En une vingtaine d’ouvrages, l’historienne Jacqueline Lalouette propose une vaste fresque érudite et passionnante de ce qui constitue les Français en une République laïque. Leurs thèmes sont la libre pensée, l’anticléricalisme, la séparation des Eglises et de l’Etat, les lieux de culte, les jours de fête, Jean Jaurès… et son maître Maurice Agulhon. Elle travaille sur les statues avec un beau livre « Un peuple de statues. La célébration sculptée des grands hommes (1801-2018) » publié chez Mare et Martin, et une analyse des polémiques récentes « Les statues de la discorde » publié par Passés/Composés.
Le titre de son dernier livre « L’identité républicaine de la France. Une expression. Une mémoire. Des principes » (Fayard Histoire) situe bien son ambition. Jacqueline Lalouette a entrepris de scruter notre identité politique et culturelle. Elle analyse d’abord les termes, les expressions, utilisées autrefois pour parler des identités collectives : l’âme, le génie, l’esprit des peuples. Michelet évoque ainsi le pays dans son Histoire de la France : « Le premier je la vis comme une âme et une personne ». Voltaire use du second terme dans son Dictionnaire philosophique : « On appelle génie d’une nation le caractère, les mœurs, les talents principaux, les vices mêmes qui distinguent un peuple d’un autre ». Et Léon Bourgeois, dans un discours prononcé en 1900, souligne : « Voilà ce qu’est l’esprit national ; voilà celui que nous revendiquons pour le nôtre ». Cet esprit national étant celui du patriotisme républicain, qui veut rassembler dans l’égalité, à l’opposé de la dérive nationaliste, qui divise par xénophobie.

Données fournies:
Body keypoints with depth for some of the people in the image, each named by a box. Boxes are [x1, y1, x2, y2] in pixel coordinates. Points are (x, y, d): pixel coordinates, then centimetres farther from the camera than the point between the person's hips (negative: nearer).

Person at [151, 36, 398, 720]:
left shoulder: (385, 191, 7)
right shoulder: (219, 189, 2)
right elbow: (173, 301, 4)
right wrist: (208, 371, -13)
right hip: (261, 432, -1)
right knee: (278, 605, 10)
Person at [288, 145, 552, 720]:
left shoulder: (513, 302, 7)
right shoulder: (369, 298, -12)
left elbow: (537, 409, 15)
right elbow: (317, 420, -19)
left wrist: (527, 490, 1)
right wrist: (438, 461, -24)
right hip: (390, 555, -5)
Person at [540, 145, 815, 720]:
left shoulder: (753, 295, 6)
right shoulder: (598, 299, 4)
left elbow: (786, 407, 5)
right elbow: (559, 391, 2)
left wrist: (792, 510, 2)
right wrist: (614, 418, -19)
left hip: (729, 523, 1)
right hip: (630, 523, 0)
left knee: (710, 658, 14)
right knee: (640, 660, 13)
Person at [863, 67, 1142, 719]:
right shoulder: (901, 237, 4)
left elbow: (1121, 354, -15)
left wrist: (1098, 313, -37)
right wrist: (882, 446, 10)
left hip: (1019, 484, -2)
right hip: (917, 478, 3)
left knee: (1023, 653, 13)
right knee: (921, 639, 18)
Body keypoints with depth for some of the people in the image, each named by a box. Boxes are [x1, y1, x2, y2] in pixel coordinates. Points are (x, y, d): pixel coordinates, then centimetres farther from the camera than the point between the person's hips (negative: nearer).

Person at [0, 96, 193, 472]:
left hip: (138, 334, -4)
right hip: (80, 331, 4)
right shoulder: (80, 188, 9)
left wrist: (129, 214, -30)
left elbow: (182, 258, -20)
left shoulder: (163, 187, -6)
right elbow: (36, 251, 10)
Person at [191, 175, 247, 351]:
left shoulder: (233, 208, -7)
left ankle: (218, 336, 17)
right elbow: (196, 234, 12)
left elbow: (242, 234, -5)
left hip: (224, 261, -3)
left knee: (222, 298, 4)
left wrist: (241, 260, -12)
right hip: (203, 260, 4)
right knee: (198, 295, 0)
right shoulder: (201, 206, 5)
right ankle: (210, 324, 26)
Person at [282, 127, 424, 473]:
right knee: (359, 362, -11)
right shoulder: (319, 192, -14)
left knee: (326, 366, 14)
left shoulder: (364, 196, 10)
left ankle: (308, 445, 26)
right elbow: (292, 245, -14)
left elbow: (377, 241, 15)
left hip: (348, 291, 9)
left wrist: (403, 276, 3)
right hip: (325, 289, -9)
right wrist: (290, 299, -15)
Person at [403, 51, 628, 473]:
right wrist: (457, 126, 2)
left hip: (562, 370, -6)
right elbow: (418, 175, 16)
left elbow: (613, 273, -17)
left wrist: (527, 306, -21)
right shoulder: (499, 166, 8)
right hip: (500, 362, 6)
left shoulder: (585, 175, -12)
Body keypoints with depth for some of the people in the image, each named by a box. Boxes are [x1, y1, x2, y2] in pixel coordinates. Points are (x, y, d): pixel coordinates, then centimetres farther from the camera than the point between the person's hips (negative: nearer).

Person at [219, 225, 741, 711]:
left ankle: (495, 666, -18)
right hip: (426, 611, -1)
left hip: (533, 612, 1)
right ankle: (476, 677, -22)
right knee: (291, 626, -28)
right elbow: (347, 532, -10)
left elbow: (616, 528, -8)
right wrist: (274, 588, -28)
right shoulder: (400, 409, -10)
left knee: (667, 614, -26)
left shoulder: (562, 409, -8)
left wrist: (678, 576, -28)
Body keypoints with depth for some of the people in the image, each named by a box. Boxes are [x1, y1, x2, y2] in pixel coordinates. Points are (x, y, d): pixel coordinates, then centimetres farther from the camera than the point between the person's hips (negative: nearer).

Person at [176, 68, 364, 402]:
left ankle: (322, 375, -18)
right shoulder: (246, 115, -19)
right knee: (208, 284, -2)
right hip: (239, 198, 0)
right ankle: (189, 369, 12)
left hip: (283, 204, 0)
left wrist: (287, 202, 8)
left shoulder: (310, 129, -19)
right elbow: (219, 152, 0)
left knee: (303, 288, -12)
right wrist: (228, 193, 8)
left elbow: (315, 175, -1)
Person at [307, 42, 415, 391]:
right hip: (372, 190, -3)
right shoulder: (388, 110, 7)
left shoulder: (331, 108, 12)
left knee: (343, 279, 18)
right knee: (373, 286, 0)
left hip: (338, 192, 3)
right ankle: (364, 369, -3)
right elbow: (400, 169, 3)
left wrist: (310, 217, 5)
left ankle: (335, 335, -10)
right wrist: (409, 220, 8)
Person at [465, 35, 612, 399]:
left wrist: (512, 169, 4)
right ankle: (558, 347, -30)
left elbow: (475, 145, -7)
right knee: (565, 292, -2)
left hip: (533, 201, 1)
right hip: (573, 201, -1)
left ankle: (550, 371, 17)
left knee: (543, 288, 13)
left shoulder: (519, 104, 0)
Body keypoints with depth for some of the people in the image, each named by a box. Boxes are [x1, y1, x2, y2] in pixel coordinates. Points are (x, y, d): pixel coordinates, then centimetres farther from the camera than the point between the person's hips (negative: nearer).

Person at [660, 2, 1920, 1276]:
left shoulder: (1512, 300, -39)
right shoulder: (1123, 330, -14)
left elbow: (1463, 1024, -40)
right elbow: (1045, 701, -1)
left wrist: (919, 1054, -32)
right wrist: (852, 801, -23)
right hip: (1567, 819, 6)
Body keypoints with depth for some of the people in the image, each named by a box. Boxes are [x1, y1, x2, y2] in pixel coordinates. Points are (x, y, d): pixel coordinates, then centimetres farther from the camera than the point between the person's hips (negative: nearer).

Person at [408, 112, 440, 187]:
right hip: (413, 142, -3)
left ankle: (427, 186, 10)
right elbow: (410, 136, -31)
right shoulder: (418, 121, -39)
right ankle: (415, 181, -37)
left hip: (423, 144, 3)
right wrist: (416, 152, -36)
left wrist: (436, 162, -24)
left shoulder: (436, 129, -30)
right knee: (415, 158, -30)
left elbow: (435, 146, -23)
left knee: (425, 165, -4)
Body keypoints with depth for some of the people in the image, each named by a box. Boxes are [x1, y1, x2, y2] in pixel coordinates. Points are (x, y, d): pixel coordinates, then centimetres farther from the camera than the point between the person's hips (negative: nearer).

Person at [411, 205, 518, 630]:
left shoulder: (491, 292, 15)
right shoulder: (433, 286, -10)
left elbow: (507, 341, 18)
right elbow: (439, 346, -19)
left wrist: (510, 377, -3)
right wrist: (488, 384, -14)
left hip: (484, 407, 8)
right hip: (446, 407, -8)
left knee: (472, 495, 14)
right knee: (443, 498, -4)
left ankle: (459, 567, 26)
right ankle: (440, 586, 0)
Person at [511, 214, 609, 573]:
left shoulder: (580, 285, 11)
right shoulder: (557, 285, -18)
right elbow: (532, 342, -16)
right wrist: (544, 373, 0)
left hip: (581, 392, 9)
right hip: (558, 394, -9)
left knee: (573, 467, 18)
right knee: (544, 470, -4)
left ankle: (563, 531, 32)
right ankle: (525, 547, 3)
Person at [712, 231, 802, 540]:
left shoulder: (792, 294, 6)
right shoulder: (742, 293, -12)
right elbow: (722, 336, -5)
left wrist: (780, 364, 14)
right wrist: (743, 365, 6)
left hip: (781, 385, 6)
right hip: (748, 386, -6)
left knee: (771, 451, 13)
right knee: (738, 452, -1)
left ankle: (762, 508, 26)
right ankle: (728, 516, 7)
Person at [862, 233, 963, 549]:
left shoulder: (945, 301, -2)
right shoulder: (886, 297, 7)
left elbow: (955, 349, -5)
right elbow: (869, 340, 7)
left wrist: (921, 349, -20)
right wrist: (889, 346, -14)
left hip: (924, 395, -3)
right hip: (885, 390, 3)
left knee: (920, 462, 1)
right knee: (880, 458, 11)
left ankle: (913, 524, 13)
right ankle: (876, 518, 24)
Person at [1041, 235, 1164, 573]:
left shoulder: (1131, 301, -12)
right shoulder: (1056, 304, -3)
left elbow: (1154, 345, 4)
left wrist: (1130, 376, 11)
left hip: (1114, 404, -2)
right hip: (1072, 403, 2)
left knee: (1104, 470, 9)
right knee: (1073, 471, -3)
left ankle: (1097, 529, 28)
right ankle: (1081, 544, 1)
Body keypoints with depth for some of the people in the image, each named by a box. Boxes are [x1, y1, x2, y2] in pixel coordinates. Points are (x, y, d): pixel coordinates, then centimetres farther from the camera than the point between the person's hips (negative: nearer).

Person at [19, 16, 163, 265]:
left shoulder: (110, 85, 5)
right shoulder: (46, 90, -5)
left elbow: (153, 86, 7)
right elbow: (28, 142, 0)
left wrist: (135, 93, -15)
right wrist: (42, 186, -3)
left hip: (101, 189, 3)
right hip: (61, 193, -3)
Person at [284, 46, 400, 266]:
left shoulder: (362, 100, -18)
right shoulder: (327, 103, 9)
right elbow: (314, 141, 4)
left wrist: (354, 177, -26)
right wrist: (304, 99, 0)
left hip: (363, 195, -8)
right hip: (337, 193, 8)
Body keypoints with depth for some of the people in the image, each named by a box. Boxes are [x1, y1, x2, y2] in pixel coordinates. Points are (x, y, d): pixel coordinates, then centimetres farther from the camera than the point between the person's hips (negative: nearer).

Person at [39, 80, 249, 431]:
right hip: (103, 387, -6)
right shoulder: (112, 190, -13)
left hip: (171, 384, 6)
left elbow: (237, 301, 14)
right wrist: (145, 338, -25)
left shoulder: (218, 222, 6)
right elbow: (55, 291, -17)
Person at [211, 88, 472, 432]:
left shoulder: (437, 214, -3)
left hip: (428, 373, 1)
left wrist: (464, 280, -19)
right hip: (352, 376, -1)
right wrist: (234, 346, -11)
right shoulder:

Consigne: Recopiez mot pour mot le passage du texte à étudier qui commence par « En une vingtaine » et se poursuit jusqu’à « publié par Passés/Composés. ». Les enregistrements forment un matériau distinct du texte à étudier.

Réponse attendue:
En une vingtaine d’ouvrages, l’historienne Jacqueline Lalouette propose une vaste fresque érudite et passionnante de ce qui constitue les Français en une République laïque. Leurs thèmes sont la libre pensée, l’anticléricalisme, la séparation des Eglises et de l’Etat, les lieux de culte, les jours de fête, Jean Jaurès… et son maître Maurice Agulhon. Elle travaille sur les statues avec un beau livre « Un peuple de statues. La célébration sculptée des grands hommes (1801-2018) » publié chez Mare et Martin, et une analyse des polémiques récentes « Les statues de la discorde » publié par Passés/Composés.